El documento de 800 páginas, cuya elaboración tomó dos años y costó unos siete millones de dólares, concluye que el Departamento de Estado, el Departamento de Defensa, y la Agencia Central de Inteligencia (CIA) no supieron ni prever el ataque ni reaccionar adecuadamente.

Los demócratas criticaron desde el inicio esta investigación por considerarla una estrategia partidista para desgastar al presidente de EEUU, Barack Obama, y para minar las posibilidades electorales de Hillary Clinton, ahora candidata oficiosa a la Casa Blanca para los comicios del 8 de noviembre.

El atentado en Bengasi ocurrió el 11 de septiembre de 2012 cuando un grupo armado asaltó el consulado de EEUU en esa ciudad y en él murieron el embajador estadounidense en Libia, Christopher Stevens, y otros tres funcionarios norteamericanos.

El congresista republicano Trey Gowdy (Carolina del Sur), que lidera la comisión investigadora, urgió hoy a los estadounidenses a que lean el informe.

"Hay nueva información de lo que ocurrió en Bengasi y esa información debería cambiar fundamentalmente cómo ven lo ocurrido", dijo en la rueda de prensa de presentación del informe.

El informe critica la actuación de Clinton previa y posterior al ataque más que su gestión durante el asalto en sí mismo y, en general, centra sus acusaciones contra el Gobierno de Obama en que no se estimó adecuadamente el riesgo en el que estaba el consulado.

El documento señala al Departamento de Estado por no proteger adecuadamente la sede diplomática, a la CIA por no haber sabido ver la amenaza y al Departamento de Defensa por no haber desplegado a tiempo sus efectivos militares.

"Por qué seguimos allí (en Libia) cuando todos se habían ido", lamentó hoy Gowdy.

No obstante, el informe reconoce finalmente que las fuerzas militares estadounidenses estacionadas en Europa no podrían haber alcanzado Bengasi a tiempo para rescatar a las cuatro personas que murieron.

"Los recursos desplegados por el Departamento de Defensa no estaban posicionados para llegar antes del ataque final.
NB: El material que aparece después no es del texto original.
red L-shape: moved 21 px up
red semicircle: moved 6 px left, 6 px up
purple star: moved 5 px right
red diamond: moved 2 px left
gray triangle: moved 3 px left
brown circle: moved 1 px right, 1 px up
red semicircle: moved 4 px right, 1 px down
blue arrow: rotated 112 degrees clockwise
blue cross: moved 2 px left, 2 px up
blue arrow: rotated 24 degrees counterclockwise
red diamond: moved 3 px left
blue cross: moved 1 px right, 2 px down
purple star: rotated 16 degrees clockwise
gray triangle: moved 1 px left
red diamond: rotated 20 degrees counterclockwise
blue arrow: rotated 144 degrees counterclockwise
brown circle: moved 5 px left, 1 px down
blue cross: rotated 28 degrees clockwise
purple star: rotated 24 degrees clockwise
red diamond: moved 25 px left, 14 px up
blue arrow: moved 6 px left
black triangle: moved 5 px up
El hecho de que esto sea verdad no mitiga la pregunta de por qué la fuerza militar más poderosa del mundo no estaba posicionada para responder", indica el informe.

La virtual aspirante demócrata a la Casa Blanca consideró, tras conocer el resultado del informe, que "es hora de seguir adelante" al subrayar la incapacidad del comité especial para hallar nuevos datos concluyentes contra ella.
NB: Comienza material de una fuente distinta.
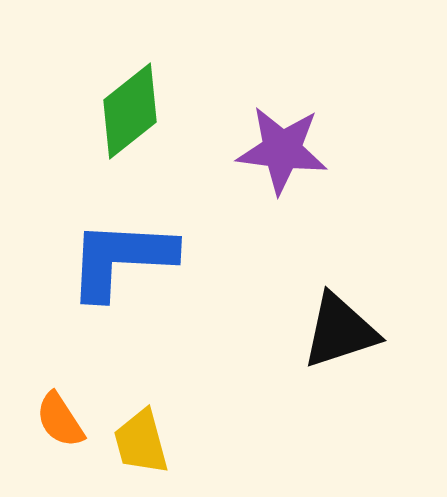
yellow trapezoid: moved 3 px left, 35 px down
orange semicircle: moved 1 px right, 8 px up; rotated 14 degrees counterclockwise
"Desde el principio dije que nada es más importante que la seguridad de nuestros diplomáticos y funcionarios que viajan a otros países para defender los valores estadounidenses. (...) Por lo que apoyé la creación de un comité independiente" que diera respuestas a lo ocurrido, insistió la aspirante.

"(El comité especial) no ha encontrado nada más de lo que ya había hallado el comité independiente (...) y es hora de seguir adelante", dijo la candidata desde Colorado, al ser preguntada por la prensa en uno de sus actos de campaña.

Por su parte, el portavoz de la Casa Blanca, Josh Earnest, consideró, en la misma línea, que los comités del Congreso que han estado involucrados en analizar el incidente en Bengasi "han llegado a la conclusión de que las teorías republicanas son fantasías por motivos políticos".

"Pensé que después de las primeras cinco investigaciones esto habría acabado. Pero esta es la octava", agregó el portavoz irónicamente.